あれっ、なんかベッド湿ってない? 寝汗…は掻いてないな。別に暑くなかったし……。
あれ? つまり必然的に……?
「っ!?」
ガバッと布団をめくって下半身を確認する。ん? ここでもないのか。てっきり俺は……ごほん、とにかくますます不可解だ。なんで俺のベッドこんなに濡れてんだよ……。
「ハルおはよう。入るわよー」
扉の向こうから聞こえてきた清らかな声に、思わずぎょっとした。まずい、今セツナにこれを見られたら間違いなくおねしょだと誤解されんぞ!?
「ごめんちょっと待ってくれ!? 裸のまま寝てたからまだ全裸なんだ!」
「何よその見え見えの嘘。あなた生粋のパジャマ派じゃないの」
しまった! 焦って墓穴掘った! 俺が裸で寝たりしないことなどセツナはとうに知っている!
「時間もないしもう入るわよ」
いかん! とはいえ逃げ場もない!
反射的に俺は急いで布団を被る。うわっ冷たい! 改めて被るとビッショビショじゃねーか気持ち悪っ!
「あ」
勢い余って布団を蹴飛ばしてしまう。そしてその先にいたのは……。
「わぷっ! ハル、急になんて行儀の悪い……あれ? いやに湿っているわね…」
俺の布団が直撃してしまったセツナは冷静にそれを払いのける。そして数秒首を傾げた後、とんでもなくばつの悪そうな顔をした。
「あっ……そういう……素直に言ってくれれば良かったのに……」
「ちっ、ちが、これは別に……!」
「はいはい、分かってる分かってる。とりあえずシャワー浴びてきて。ここはあたしが片すから」
なおも弁明しようとするが、有無を言わさぬ圧倒的ママ感の前に口をつぐむ。
くそぅ、セツナには俺の恥ずかしいところを色々と見られてきたが、流石におねしょはレベルが違う。いやおねしょではないけども。
「早くお風呂行ってきてちょうだい。今日学校あるでしょ、遅刻するわよ」
「くそぅ、くそぅ……」
半べそをかきながら部屋を出てお風呂へ向かう。何がどうなっているのか自分でも分からなかった。
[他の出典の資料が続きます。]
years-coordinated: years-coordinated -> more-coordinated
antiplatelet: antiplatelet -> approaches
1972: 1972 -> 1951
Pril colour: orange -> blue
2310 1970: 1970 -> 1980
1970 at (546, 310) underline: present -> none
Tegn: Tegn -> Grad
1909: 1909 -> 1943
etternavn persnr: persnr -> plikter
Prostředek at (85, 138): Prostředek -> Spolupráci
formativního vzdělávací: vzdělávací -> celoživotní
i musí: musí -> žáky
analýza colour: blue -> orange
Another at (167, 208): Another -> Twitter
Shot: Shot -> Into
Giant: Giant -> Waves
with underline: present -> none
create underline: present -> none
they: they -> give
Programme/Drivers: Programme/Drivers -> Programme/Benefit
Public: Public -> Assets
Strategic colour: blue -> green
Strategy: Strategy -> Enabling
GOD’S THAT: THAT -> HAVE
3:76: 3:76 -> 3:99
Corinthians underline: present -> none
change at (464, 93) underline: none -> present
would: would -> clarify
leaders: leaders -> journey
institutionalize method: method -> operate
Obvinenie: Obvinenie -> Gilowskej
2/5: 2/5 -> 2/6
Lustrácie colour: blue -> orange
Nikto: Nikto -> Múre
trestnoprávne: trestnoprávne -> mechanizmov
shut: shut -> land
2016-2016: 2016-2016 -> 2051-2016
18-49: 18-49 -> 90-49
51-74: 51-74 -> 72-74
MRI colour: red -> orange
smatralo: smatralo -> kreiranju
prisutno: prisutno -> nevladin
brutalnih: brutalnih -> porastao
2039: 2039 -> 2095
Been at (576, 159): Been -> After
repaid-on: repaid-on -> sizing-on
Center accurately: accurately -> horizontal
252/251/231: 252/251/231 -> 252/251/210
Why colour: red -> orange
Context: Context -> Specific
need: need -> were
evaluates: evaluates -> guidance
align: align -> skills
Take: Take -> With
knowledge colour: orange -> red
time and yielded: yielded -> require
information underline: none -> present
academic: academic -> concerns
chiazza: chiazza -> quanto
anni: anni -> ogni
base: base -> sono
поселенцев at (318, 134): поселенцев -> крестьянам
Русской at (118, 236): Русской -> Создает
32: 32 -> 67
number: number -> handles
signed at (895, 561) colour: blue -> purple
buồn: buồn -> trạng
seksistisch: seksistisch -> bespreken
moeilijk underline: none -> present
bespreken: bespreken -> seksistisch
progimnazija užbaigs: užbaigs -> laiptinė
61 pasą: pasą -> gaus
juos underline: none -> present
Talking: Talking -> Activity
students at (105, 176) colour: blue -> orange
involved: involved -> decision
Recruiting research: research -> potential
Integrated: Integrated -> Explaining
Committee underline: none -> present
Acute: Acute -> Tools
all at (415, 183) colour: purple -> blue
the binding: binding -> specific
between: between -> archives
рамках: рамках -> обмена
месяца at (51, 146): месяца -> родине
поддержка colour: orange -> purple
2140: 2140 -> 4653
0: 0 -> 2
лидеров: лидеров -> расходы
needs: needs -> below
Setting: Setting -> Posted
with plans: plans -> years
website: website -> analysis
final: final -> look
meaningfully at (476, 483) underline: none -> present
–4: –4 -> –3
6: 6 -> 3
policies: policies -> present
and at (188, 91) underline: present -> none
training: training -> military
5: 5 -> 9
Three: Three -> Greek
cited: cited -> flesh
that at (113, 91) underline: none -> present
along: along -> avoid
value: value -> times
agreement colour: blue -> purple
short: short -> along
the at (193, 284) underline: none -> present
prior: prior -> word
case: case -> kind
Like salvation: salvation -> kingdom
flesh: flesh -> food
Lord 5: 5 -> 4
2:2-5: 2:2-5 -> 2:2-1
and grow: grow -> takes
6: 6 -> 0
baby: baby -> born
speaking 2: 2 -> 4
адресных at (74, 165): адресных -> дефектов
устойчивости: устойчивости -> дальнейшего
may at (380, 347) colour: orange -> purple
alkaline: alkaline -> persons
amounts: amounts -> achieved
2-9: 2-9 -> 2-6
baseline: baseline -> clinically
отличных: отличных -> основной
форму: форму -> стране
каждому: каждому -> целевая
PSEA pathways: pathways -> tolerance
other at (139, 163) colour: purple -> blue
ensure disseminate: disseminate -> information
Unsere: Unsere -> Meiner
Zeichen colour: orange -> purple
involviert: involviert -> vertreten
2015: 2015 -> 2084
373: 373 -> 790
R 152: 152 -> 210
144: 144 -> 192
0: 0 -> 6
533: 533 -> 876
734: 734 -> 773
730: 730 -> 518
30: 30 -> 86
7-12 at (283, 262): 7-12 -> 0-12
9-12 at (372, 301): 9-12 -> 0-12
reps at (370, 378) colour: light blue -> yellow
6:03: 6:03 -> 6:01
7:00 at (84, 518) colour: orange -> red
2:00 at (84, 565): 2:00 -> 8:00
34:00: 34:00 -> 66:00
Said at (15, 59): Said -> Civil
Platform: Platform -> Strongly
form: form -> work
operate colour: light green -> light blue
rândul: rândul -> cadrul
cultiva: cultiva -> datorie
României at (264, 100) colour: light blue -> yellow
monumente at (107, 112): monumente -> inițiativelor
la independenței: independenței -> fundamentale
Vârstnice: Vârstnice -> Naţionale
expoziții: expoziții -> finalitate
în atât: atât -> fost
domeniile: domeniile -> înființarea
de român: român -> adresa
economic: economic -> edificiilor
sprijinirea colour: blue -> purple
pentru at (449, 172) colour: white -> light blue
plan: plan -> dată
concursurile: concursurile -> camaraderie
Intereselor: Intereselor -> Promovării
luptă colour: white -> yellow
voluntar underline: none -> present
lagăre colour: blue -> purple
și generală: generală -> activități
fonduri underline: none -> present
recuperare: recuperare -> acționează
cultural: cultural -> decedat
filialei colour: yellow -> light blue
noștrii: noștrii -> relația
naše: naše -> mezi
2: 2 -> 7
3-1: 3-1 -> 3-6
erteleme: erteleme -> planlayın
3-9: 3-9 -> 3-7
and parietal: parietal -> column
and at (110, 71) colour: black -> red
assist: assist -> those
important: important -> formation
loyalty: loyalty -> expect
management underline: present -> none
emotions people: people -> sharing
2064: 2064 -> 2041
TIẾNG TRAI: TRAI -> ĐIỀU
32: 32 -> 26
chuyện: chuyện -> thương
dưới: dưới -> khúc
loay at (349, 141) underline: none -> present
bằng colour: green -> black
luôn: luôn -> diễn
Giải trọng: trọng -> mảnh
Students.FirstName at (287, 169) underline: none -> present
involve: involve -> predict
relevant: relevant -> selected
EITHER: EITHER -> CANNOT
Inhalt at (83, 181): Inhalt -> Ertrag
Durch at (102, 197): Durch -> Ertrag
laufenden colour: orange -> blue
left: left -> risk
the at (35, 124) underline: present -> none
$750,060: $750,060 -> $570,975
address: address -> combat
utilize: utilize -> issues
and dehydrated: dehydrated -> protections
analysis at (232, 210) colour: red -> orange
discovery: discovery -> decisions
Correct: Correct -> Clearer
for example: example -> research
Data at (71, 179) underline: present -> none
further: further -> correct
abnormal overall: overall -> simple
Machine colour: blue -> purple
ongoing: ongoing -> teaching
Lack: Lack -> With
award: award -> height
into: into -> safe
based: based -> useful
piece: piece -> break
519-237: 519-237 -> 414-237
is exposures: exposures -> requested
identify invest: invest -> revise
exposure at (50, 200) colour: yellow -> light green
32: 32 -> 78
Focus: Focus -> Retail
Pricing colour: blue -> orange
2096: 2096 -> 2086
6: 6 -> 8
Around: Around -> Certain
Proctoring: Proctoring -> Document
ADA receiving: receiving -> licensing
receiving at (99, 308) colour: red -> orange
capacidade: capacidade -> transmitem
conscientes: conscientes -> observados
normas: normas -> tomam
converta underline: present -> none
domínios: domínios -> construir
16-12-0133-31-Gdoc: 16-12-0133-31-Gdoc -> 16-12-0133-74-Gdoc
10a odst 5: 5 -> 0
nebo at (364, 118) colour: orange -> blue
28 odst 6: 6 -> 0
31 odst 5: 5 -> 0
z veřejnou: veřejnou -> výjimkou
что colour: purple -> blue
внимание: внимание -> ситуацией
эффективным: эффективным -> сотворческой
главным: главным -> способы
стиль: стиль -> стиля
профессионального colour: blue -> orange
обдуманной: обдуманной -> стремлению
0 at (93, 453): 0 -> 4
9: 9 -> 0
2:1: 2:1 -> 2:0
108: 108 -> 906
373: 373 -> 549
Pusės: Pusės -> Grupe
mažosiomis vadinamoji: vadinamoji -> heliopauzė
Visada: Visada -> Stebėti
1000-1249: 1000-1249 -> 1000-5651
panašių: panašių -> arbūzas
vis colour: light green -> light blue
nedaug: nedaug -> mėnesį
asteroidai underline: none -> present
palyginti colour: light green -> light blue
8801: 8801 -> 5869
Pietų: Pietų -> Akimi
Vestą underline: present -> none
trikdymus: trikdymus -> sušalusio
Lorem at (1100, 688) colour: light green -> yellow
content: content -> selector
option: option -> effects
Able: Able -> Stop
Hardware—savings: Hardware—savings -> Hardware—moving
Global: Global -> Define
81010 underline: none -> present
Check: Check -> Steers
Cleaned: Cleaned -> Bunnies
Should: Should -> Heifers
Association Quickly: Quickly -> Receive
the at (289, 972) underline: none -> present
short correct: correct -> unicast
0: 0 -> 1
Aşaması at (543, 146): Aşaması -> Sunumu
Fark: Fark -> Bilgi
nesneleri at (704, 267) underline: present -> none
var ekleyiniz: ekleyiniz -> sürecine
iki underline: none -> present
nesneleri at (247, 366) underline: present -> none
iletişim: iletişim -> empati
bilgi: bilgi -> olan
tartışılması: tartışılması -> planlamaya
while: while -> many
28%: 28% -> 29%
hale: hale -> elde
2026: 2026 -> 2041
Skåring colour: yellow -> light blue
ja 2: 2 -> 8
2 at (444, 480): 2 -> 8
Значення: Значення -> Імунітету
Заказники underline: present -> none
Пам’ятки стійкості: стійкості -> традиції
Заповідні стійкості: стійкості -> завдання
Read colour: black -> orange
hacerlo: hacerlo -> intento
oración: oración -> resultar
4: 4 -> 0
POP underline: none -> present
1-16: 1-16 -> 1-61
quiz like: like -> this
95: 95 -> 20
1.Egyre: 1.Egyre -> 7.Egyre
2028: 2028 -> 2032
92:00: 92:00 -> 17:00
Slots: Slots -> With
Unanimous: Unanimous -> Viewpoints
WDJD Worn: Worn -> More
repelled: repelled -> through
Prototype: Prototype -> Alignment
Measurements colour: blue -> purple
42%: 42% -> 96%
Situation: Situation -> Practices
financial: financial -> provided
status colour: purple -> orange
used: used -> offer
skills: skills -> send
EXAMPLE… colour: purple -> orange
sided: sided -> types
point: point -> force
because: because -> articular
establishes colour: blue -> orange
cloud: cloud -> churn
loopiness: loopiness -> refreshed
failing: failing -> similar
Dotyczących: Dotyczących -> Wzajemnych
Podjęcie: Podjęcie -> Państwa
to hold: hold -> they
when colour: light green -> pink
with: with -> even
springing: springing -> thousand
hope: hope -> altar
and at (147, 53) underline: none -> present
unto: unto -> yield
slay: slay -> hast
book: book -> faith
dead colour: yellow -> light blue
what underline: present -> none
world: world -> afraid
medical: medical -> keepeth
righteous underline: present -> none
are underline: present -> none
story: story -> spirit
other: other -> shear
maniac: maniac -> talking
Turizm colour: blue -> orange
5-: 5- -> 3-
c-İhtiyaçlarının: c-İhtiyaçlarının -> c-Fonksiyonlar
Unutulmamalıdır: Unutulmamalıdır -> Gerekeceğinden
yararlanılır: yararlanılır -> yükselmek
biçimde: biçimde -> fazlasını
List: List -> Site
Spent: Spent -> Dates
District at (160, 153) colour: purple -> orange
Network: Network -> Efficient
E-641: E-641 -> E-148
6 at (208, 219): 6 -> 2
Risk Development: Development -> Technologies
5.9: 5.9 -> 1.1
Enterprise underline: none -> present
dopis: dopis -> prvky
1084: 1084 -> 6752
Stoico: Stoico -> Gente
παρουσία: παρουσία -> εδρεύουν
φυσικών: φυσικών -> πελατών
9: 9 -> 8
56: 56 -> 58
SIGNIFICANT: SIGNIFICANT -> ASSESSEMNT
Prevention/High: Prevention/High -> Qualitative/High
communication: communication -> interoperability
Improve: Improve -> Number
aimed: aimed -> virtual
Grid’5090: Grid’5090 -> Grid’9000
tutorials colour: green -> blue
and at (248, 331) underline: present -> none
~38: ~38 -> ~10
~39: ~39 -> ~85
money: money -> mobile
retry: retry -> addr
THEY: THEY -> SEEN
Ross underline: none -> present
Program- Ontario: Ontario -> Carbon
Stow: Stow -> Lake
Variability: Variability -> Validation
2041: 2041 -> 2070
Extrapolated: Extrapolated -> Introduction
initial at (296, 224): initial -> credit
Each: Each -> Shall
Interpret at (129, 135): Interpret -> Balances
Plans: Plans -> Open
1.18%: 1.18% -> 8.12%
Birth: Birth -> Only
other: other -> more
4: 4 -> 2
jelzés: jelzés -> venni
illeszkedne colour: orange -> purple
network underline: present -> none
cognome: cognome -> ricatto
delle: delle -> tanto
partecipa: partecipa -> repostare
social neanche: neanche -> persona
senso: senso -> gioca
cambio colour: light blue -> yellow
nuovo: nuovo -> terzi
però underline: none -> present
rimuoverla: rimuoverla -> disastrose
廊下で立ち止まり、今一度自分の下半身を観察する。うん、パンツは全く湿ってない。
「一体どういうことなんだ……?」
自らの異変に困惑するしかなかった……ん? 異変……?
ふと一つの可能性に行き着いた。昨日、ミヌートが言っていた言葉を思い出す。
──多分明日には目醒めてると思う。わざわざここで言うまでもないって感じ
もしかして、不可解なベッドの湿りがその兆候……?
いや、流石にないか。なんだよそのしょーもない覚醒。
朝から憂鬱な気分を抱えたまま、俺はトボトボと風呂場へ歩いて行くのだった。
***
「いってらっしゃいハル。駆け込み乗車は駄目よ」
「うん、行ってきます」
通学用のリュックサックを背負いながら家を出る。玄関から見送ってくれているセツナに手を振りつつも、モヤモヤとした気分は未だに晴れず胸の内でぐるぐると渦巻いていた。
少し状況を整理してみよう。
俺は仰向けに寝ていた。そしてベッドが濡れていたのは腰より下部分で、上半身はほとんど影響なかった。だからこそ俺はおねしょを疑ったんだ。つまり原因は、局部以外から発生した液体……?
「……手、か?」
手汗が死ぬほど出ていたという可能性……知らぬ間にハイパー手掌多汗症になっていたという可能性だ。脱水症不可避の馬鹿げた考えだが、ポジション的にはバッチリなのである。
試しに手を見つめながら念じてみた。いでよ水。
「むおんっ!?」
出た。
有り体に言ってめっちゃくちゃ噴出した。せっかくシャワーを浴びたばかりだというのに、顔面も制服もびしょ濡れになってしまった。
「……汗? いや、ただの水だこれ。水が出る意味は分からないけど、この現象がミヌートの言ってたアレだよな……」
なんというか、本当に。
いつの間にか、俺は人間をやめていたらしい。